Cool, I missed that blog. I found a couple of sites that mentioned log homes of Poplar. One was a blog saying they're great. The next was a forum, and at least half the messages were negative. Since it was a World forum, different areas have different trees and different results. At least here, I can hopefully narrow the results.


----------



## Killdee (Jan 28, 2017)

Just a thought, see if the barn wood builders? on tv has a website and send them your question, they specialize in moving and rebuilding very old log structures so they should know. This is a good show for someone with your interest


----------



## Capt Quirk (Jan 28, 2017)

I'm not sure where they are, but I was looking for local input to a local tree.


----------



## NCHillbilly (Jan 28, 2017)

The mountains here are full of old poplar log cabins, some of them pushing a couple hundred years old and still solid. And it's wetter here in the Smokies than about anywhere in the US outside of the Olympic Peninsula. 

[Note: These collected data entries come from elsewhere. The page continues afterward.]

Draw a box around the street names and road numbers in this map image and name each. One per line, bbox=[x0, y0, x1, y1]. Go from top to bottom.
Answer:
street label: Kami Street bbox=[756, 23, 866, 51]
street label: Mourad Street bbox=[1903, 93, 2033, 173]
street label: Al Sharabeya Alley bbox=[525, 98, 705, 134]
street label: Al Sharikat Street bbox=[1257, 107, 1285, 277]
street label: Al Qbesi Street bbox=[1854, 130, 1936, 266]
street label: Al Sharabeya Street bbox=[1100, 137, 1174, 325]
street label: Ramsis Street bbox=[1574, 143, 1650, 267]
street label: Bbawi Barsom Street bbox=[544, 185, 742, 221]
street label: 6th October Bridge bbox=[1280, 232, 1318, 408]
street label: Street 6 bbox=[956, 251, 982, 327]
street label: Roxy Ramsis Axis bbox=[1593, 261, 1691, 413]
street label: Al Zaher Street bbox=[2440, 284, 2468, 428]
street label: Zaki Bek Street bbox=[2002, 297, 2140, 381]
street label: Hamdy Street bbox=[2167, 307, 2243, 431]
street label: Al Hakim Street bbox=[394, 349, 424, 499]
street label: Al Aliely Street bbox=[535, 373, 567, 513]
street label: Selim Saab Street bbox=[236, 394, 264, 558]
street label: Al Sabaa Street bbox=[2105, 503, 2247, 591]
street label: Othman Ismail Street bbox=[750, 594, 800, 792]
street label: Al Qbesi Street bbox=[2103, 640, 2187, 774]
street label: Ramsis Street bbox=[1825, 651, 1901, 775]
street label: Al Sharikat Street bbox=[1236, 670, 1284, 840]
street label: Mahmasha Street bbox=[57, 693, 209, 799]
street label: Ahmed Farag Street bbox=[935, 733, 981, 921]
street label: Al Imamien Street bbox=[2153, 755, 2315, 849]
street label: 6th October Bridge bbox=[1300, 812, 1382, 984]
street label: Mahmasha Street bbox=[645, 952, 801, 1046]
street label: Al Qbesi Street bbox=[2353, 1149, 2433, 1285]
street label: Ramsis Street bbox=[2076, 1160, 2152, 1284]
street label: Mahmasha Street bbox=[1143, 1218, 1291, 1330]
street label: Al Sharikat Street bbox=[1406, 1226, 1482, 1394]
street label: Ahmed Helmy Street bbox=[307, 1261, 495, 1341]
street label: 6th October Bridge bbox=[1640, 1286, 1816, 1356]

Poplar was the choice for log houses here back in the day, because it's plentiful, straight, strong for its weight, works and splits easily, and is very durable if kept dry. It is no more susceptible to rot and termites than any other wood commonly used in house building. Most of the "showplace" cabins here were hand-split and hewn dovetailed poplar logs.


----------



## Capt Quirk (Jan 28, 2017)

Sounds good enough. Just need to find a long sawmill and rent some machines now. Just one more question, how long should I let it dry out before cutting and building with it?


----------



## SASS249 (Jan 28, 2017)

What do you consider a "large" tulip poplar?  Most of the old cabins were built using trees that provided a lot of heartwood which is pretty rot resistant tulip poplar sapwood is another story.  If your large tulip poplar trees do not have a DBH measured in feet then they really are not that old and would mostly  provide you sapwood.  As for drying, times depending on the moisture content you are trying to get and the season you cut them can vary from 1-3 months per inch of thickness


----------



## Capt Quirk (Jan 28, 2017)

If I can't reach my arms around it it might be a big tree... I appologise to Jeff Foxworthy for that. They are about 3' across. I'm thinking I could probably cut the tops and bottoms for planks, and still leave a thick enough chunk in he center to get 2 D logs, and the heart. They won't be as big as some of those old cabins, but easier for me to move around, and still provide a solid wall.


----------



## Killdee (Jan 29, 2017)

Capt Quirk said:


> I'm not sure where they are, but I was looking for local input to a local tree.



Well they buy and move log built buildings all over the south as well as other parts of the country.


----------



## Killdee (Jan 29, 2017)

Barnwood guys are dismantling an 1800s popular log cabin tonight in Leivasy w Va. huge squared logs. DIY network.


----------